Metadata-Version: 2.1
Name: uncertainty-loss
Version: 0.1.2
Summary: Uncertainty Loss functions for deep learning
Author: Mike Vaiana
Author-email: mike@ae.studio
Requires-Python: >=3.9,<4.0
Classifier: Programming Language :: Python :: 3
Classifier: Programming Language :: Python :: 3.9
Classifier: Programming Language :: Python :: 3.10
Classifier: Programming Language :: Python :: 3.11
Requires-Dist: numpy (>=1.23.4,<2.0.0)
Description-Content-Type: text/markdown

# Uncertainty Loss 
*Loss functions for uncertainty quantification in deep learning.*

This package implements loss functions from the following papers

* Evidential Deep Learning to Quantify Classification Uncertainty
    * `ul.evidential_loss`
* Information Aware Max-Norm Dirichlet Networks for Predictive Uncertainty Estimation
    * `ul.maxnorm_loss`



These loss functions can be used as drop in replacements for 
`torch.nn.functional.cross_entropy`.  See QuickStart and Examples below.

## Quickstart 
Install the package with pip
```bash
pip install uncertainty-loss
```
Then use the loss in a training pipeline. For example:
```python
import uncertainty_loss as ul
import torch 

def fit_step(model, x, targets, reg_factor=0):
    """Runs a single training step and retuns the loss for the batch.

    Note the inputs to the uncertainty loss function need to be 
    non-negative.  Any transformation will work (exp, relu, softplus,
    etc) but we have found that exp works best (in agreement with the 
    original papers).  For convenience we provide a clamped exp function
    to avoid overflow.
    """
    logits = model(x)
    evidence = ul.clamped_exp(logits) # non-negative transform
    loss = ul.maxnorm_loss(evidence, targets, reg_factor)
    return loss
```


### Examples
Replace 
```python
from torch.nn import functional as F

loss = F.cross_entropy(x,y)
```
With
```python
import uncertainy_loss as ul

loss = ul.evidential_loss(x,y)
# or 
loss = ul.maxnorm_loss(x,y)
```

The loss functions also accept a reduction parameter with the same
properties as the `cross_entropy` loss.

#### Important
For each loss function is a regularization term that is shown to be 
beneficial for learning to quantify uncertainty.  In practice, 
to ensure that the regularization term does not dominate early 
in training, we ramp up the regularization term from 0 to a max factor
e.g. 0->1.  It is up to the user to ensure this happens.  Each loss 
function takes an additional parameter `reg_factor`.  During training 
one can increment `reg_factor` to accomplish this ramp up.  By 
default `reg_factor==0` so there is no regularization unless 
explicitly "turned on"

### Example with Regularization Annealing
```python
import uncertainty_loss as ul

reg_steps = 1000
reg_step_size = 1/reg_steps
reg_factor = 0
for epoch in range(epochs):

    for x,y in dataloader:
        logits = model(x)
        evidence = ul.clamped_exp(logits)
        loss = ul.maxnorm_loss(evidence, y, reg_factor=reg_factor)
        reg_factor = min(reg_factor+reg_step_size, 1)
```


## Motivation
Uncertainty quantification has important applications in AI Safety and active learning.  Neural networks trained with a traditional cross entropy loss are often over-confident in unfamiliar situations.  It's easy to see why this can be disastrous: An AI surgeon making a confident but wrong incision in an unfamilar situation, a self-driving car making a confident but wrong turn, an AI investor making a confident but wrong buy/sell decision.
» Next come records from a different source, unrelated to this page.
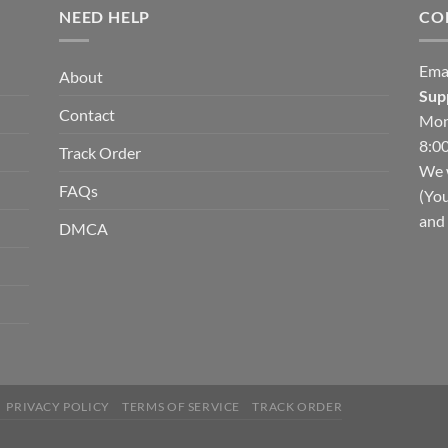
NEED HELP
CO
Ema
About
Sup
Contact
Mon
8:00
Track Order
We w
FAQs
(You
and 
DMCA
PRIVACY POLICY
TERMS OF SERVICE
TRACK ORDER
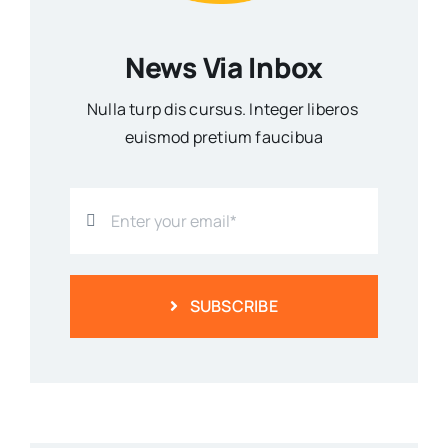
News Via Inbox
Nulla turp dis cursus. Integer liberos
euismod pretium faucibua
SUBSCRIBE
There have been several methods proposed for uncertainty quantification.  Many of the popular methods require specific network architectures (e.g. Monte Carlo Dropout requires dropout layers) or require expensive inference (Monte Carlo dropout requires multiple runs through the same model, ensemble methods require multiple models). 

Recently methods for uncertainty quantification have been proposed that do not require any changes to the network architecture and have no inference overhead.  Instead they propose to learn parameters of a "higher order distribution" and use this distribution to quantify the uncertainty in the prediction.  They have been shown to be effective.

Unfortunately, these methods haven't been integrated into any of the main deep learning packages and the heavy math makes the implementation a bit tricky.  

For these reasons we have created the `uncertainty-loss` package.